Fair use will remain central, but plaintiffs are clearly trying to multiply paths to liability: CMI claims, torrenting/distribution mechanics, contributory/vicarious theories, unfair competition-like narratives (even if not always pled), and product design arguments (RAG, indexing, “central libraries,” etc.).

4) Settlements, if they come, may look less like “pay a license fee” and more like “rebuild your pipeline.”
The relief sought in these suits isn’t just money; it points toward injunctions that could require deletion, retraining, filters, provenance attestations, and operational constraints.

5) Litigation risk will spread to the stack.
Chicken Soup’s inclusion of NVIDIA and Apple reflects an emerging idea: not only “model developers” are exposed, but also those supplying foundational tooling, datasets, or distribution surfaces—depending on alleged involvement.

Predictions and future outlook

Courts will be pushed to decide “what counts as copying” in machine learning pipelines.
Chicken Soup’s “lifecycle copying” theory (acquisition → ingestion → training passes) is a direct invitation for courts to define the unit of infringement in modern ML systems. That decision, more than any single verdict, could reshape damages and compliance architecture.
The provenance question will become the litigation fulcrum.
Output demos are persuasive, but provenance is existential. If discovery reveals sloppy or knowingly risky sourcing (especially from notorious pirate libraries), willfulness becomes a live possibility and settlement pressure spikes.
CMI claims may become the sleeper battleground.
If courts accept that bulk cleaning that strips metadata can violate §1202 when done knowingly and at scale, that becomes a powerful tool for rightsholders—because it targets the normalization of “attribution erasure” as a technical default.
Expect more “omnibus” suits—and counter-strategies to sever them.
If plaintiffs can keep multi-defendant, ecosystem-wide cases together, defendants face coordinated risk. Defendants will likely fight hard to sever claims, move venues, and individualize issues to prevent an industry-wide liability narrative from crystallizing in one courtroom.
The industry will converge on a two-track reality: licensed corpora for defensible products; gray-market corpora for competitive frontier pushes.
The more litigation punishes shadow-library sourcing, the more companies will segment: “clean-room” datasets and licensed pools for products sold to risk-sensitive customers; and separate, more insulated experimentation pipelines that are harder to defend publicly. Regulators and enterprise buyers will increasingly demand attestations that force those worlds to reconcile.

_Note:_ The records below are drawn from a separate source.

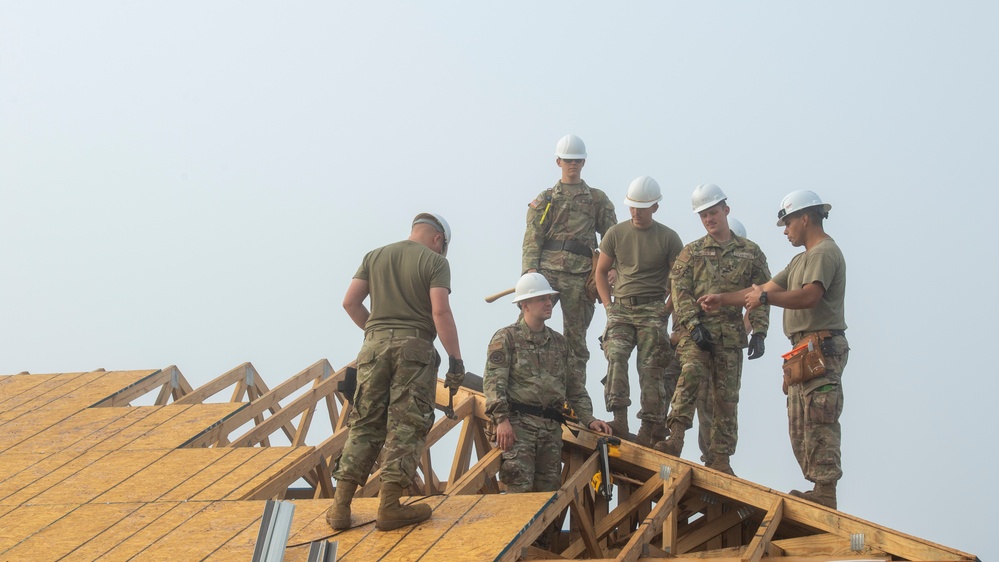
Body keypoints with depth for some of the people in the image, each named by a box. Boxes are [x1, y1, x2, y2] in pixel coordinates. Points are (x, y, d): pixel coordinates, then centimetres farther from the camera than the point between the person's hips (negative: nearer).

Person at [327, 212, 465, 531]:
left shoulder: (374, 256, 14)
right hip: (415, 348, -4)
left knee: (365, 424, 8)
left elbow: (350, 302, 8)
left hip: (375, 345, 4)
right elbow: (440, 311, -11)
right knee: (406, 425, 0)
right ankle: (389, 507, -3)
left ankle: (341, 506, 5)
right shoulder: (435, 262, 1)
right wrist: (455, 359, -7)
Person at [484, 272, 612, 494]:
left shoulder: (559, 342, 21)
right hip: (518, 424, -6)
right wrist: (501, 419, -20)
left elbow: (575, 386, 22)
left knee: (549, 489, 4)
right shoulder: (506, 338, 2)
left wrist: (588, 419, 9)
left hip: (551, 427, 6)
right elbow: (493, 381, -8)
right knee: (520, 487, -16)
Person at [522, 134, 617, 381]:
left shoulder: (597, 199, 15)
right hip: (547, 272, 0)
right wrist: (530, 268, -11)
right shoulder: (545, 199, 14)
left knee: (575, 337, 4)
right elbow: (532, 237, 4)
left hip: (580, 277, 0)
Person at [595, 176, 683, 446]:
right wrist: (608, 306, 4)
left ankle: (650, 428, -1)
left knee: (651, 368, -6)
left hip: (652, 311, -2)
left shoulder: (668, 238, 1)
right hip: (621, 308, 2)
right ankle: (619, 419, -22)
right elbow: (601, 272, 16)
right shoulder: (616, 233, 7)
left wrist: (667, 309, -3)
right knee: (616, 355, -20)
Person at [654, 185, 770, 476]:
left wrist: (758, 333, -3)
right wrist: (694, 326, -12)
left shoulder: (751, 252, 9)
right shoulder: (691, 252, 9)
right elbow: (680, 291, 1)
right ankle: (675, 438, -30)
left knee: (727, 396, 2)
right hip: (696, 329, -1)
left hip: (731, 333, 1)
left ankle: (720, 458, 9)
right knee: (691, 372, -28)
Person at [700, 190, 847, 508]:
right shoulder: (803, 258, 25)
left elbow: (809, 296, -22)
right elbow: (767, 287, 25)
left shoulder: (825, 252, -8)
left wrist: (765, 298, -15)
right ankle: (820, 491, 9)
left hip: (821, 347, -11)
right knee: (800, 426, 9)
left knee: (819, 423, -13)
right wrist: (723, 299, 20)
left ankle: (825, 491, -14)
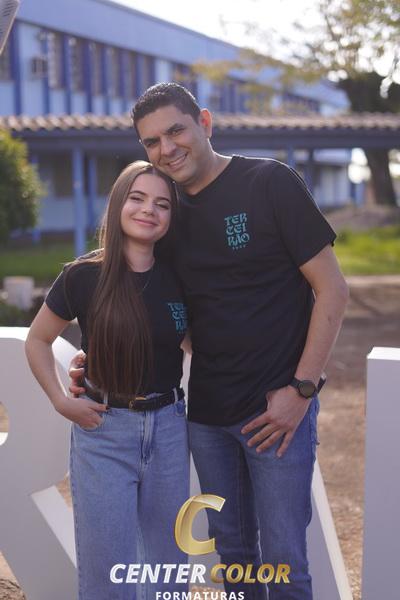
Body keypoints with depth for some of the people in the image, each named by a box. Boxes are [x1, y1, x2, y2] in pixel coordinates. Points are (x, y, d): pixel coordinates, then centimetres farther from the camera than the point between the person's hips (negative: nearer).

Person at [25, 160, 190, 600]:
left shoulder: (177, 278, -2)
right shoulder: (84, 276, -10)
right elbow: (37, 340, 4)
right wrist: (61, 401, -5)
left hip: (168, 428, 3)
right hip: (103, 432, -3)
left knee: (167, 563, 14)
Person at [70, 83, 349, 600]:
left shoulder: (269, 183, -9)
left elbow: (332, 289, -9)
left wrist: (302, 390, -14)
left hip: (278, 407, -5)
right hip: (206, 413, 5)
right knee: (231, 548, 17)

In short: these filings are not merely “two more copyright suits.” They are attempts to force the legal system to treat generative AI as a reproducible, auditable production process—one that either has a lawful supply chain, or it doesn’t. If plaintiffs get discovery that meaningfully validates the shadow-library story (and the alleged cleaning/CMI stripping), the next phase of AI litigation won’t be about whether AI is “transformative” in the abstract. It will be about whether the industry can keep its most valuable inputs legally invisible.